### Task brief
Reproduce all of the data exactly.

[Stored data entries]
----------------------------------------

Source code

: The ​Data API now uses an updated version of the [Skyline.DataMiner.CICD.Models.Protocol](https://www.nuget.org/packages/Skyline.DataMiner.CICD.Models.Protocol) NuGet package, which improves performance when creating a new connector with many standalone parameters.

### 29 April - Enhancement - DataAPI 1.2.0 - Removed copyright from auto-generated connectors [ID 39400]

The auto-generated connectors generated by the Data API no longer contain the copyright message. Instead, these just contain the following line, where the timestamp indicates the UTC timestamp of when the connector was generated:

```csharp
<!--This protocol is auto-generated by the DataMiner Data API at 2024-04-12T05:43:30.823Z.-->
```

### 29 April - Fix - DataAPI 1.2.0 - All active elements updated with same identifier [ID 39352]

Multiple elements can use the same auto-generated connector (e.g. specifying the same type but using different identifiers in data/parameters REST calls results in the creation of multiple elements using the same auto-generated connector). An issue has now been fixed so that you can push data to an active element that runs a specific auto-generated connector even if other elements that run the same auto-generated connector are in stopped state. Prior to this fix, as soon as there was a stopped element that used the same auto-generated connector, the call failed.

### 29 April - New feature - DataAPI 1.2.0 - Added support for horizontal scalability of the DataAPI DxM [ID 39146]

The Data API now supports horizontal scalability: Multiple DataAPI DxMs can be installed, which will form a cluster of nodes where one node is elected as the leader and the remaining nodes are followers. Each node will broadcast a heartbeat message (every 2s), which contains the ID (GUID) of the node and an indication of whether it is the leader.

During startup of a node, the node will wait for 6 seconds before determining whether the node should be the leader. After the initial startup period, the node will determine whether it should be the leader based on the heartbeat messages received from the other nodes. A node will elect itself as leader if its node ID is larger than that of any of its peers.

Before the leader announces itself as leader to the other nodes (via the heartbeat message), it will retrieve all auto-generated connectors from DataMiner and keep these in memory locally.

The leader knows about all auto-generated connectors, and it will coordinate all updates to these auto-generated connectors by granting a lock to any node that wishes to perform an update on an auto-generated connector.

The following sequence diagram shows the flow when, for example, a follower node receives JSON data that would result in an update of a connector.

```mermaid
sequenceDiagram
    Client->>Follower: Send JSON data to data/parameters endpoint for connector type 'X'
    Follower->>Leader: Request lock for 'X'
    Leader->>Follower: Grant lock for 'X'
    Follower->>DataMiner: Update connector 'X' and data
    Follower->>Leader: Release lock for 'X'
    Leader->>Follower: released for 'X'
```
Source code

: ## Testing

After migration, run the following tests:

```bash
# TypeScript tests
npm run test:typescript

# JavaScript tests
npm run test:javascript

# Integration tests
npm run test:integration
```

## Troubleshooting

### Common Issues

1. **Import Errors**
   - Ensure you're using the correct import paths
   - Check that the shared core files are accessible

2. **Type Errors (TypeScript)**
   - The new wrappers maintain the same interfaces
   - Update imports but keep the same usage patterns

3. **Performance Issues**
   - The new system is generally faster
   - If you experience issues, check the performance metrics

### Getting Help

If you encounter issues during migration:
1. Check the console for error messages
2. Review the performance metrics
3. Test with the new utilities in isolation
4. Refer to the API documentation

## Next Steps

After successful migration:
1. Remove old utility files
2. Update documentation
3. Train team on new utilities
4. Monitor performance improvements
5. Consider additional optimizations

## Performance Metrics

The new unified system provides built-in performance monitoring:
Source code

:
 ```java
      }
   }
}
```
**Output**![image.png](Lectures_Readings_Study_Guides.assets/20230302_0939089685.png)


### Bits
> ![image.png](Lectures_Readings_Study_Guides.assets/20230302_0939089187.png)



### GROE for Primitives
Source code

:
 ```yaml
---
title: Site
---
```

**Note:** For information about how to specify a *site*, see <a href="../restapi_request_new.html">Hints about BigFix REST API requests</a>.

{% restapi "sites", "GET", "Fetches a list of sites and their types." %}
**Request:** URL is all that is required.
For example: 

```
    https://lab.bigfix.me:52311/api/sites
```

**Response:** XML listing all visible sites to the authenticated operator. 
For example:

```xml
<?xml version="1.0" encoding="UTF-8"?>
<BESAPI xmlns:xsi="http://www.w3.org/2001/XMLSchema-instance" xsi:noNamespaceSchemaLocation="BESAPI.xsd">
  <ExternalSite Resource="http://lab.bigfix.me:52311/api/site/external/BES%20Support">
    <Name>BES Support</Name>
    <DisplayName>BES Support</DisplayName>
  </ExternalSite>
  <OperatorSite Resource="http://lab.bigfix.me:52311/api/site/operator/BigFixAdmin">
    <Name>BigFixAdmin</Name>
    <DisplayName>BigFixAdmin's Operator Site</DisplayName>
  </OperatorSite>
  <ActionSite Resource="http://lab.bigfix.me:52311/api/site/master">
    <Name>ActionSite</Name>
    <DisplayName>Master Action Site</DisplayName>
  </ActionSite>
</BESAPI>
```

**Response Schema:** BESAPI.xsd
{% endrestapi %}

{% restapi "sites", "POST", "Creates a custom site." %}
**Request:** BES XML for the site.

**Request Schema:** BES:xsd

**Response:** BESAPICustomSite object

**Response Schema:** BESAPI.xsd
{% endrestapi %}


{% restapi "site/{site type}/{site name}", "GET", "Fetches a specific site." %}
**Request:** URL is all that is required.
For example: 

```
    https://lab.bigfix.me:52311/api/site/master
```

----------------------------------------

### Answer to the problem
Source code

: The ​Data API now uses an updated version of the [Skyline.DataMiner.CICD.Models.Protocol](https://www.nuget.org/packages/Skyline.DataMiner.CICD.Models.Protocol) NuGet package, which improves performance when creating a new connector with many standalone parameters.

### 29 April - Enhancement - DataAPI 1.2.0 - Removed copyright from auto-generated connectors [ID 39400]

The auto-generated connectors generated by the Data API no longer contain the copyright message. Instead, these just contain the following line, where the timestamp indicates the UTC timestamp of when the connector was generated:

```csharp
<!--This protocol is auto-generated by the DataMiner Data API at 2024-04-12T05:43:30.823Z.-->
```

### 29 April - Fix - DataAPI 1.2.0 - All active elements updated with same identifier [ID 39352]

Multiple elements can use the same auto-generated connector (e.g. specifying the same type but using different identifiers in data/parameters REST calls results in the creation of multiple elements using the same auto-generated connector). An issue has now been fixed so that you can push data to an active element that runs a specific auto-generated connector even if other elements that run the same auto-generated connector are in stopped state. Prior to this fix, as soon as there was a stopped element that used the same auto-generated connector, the call failed.

### 29 April - New feature - DataAPI 1.2.0 - Added support for horizontal scalability of the DataAPI DxM [ID 39146]

The Data API now supports horizontal scalability: Multiple DataAPI DxMs can be installed, which will form a cluster of nodes where one node is elected as the leader and the remaining nodes are followers. Each node will broadcast a heartbeat message (every 2s), which contains the ID (GUID) of the node and an indication of whether it is the leader.

During startup of a node, the node will wait for 6 seconds before determining whether the node should be the leader. After the initial startup period, the node will determine whether it should be the leader based on the heartbeat messages received from the other nodes. A node will elect itself as leader if its node ID is larger than that of any of its peers.

Before the leader announces itself as leader to the other nodes (via the heartbeat message), it will retrieve all auto-generated connectors from DataMiner and keep these in memory locally.

The leader knows about all auto-generated connectors, and it will coordinate all updates to these auto-generated connectors by granting a lock to any node that wishes to perform an update on an auto-generated connector.

The following sequence diagram shows the flow when, for example, a follower node receives JSON data that would result in an update of a connector.

```mermaid
sequenceDiagram
    Client->>Follower: Send JSON data to data/parameters endpoint for connector type 'X'
    Follower->>Leader: Request lock for 'X'
    Leader->>Follower: Grant lock for 'X'
    Follower->>DataMiner: Update connector 'X' and data
    Follower->>Leader: Release lock for 'X'
    Leader->>Follower: released for 'X'
```
Source code

: ## Testing

After migration, run the following tests:

```bash
# TypeScript tests
npm run test:typescript

# JavaScript tests
npm run test:javascript

# Integration tests
npm run test:integration
```

## Troubleshooting

### Common Issues

1. **Import Errors**
   - Ensure you're using the correct import paths
   - Check that the shared core files are accessible

2. **Type Errors (TypeScript)**
   - The new wrappers maintain the same interfaces
   - Update imports but keep the same usage patterns

3. **Performance Issues**
   - The new system is generally faster
   - If you experience issues, check the performance metrics

### Getting Help

If you encounter issues during migration:
1. Check the console for error messages
2. Review the performance metrics
3. Test with the new utilities in isolation
4. Refer to the API documentation

## Next Steps

After successful migration:
1. Remove old utility files
2. Update documentation
3. Train team on new utilities
4. Monitor performance improvements
5. Consider additional optimizations

## Performance Metrics

The new unified system provides built-in performance monitoring:
Source code

:
 ```java
      }
   }
}
```
**Output**![image.png](Lectures_Readings_Study_Guides.assets/20230302_0939089685.png)


### Bits
> ![image.png](Lectures_Readings_Study_Guides.assets/20230302_0939089187.png)



### GROE for Primitives
Source code

:
 ```yaml
---
title: Site
---
```

**Note:** For information about how to specify a *site*, see <a href="../restapi_request_new.html">Hints about BigFix REST API requests</a>.

{% restapi "sites", "GET", "Fetches a list of sites and their types." %}
**Request:** URL is all that is required.
For example: 

```
    https://lab.bigfix.me:52311/api/sites
```

**Response:** XML listing all visible sites to the authenticated operator. 
For example:

```xml
<?xml version="1.0" encoding="UTF-8"?>
<BESAPI xmlns:xsi="http://www.w3.org/2001/XMLSchema-instance" xsi:noNamespaceSchemaLocation="BESAPI.xsd">
  <ExternalSite Resource="http://lab.bigfix.me:52311/api/site/external/BES%20Support">
    <Name>BES Support</Name>
    <DisplayName>BES Support</DisplayName>
  </ExternalSite>
  <OperatorSite Resource="http://lab.bigfix.me:52311/api/site/operator/BigFixAdmin">
    <Name>BigFixAdmin</Name>
    <DisplayName>BigFixAdmin's Operator Site</DisplayName>
  </OperatorSite>
  <ActionSite Resource="http://lab.bigfix.me:52311/api/site/master">
    <Name>ActionSite</Name>
    <DisplayName>Master Action Site</DisplayName>
  </ActionSite>
</BESAPI>
```

**Response Schema:** BESAPI.xsd
{% endrestapi %}

{% restapi "sites", "POST", "Creates a custom site." %}
**Request:** BES XML for the site.

**Request Schema:** BES:xsd

**Response:** BESAPICustomSite object

**Response Schema:** BESAPI.xsd
{% endrestapi %}


{% restapi "site/{site type}/{site name}", "GET", "Fetches a specific site." %}
**Request:** URL is all that is required.
For example: 

```
    https://lab.bigfix.me:52311/api/site/master
```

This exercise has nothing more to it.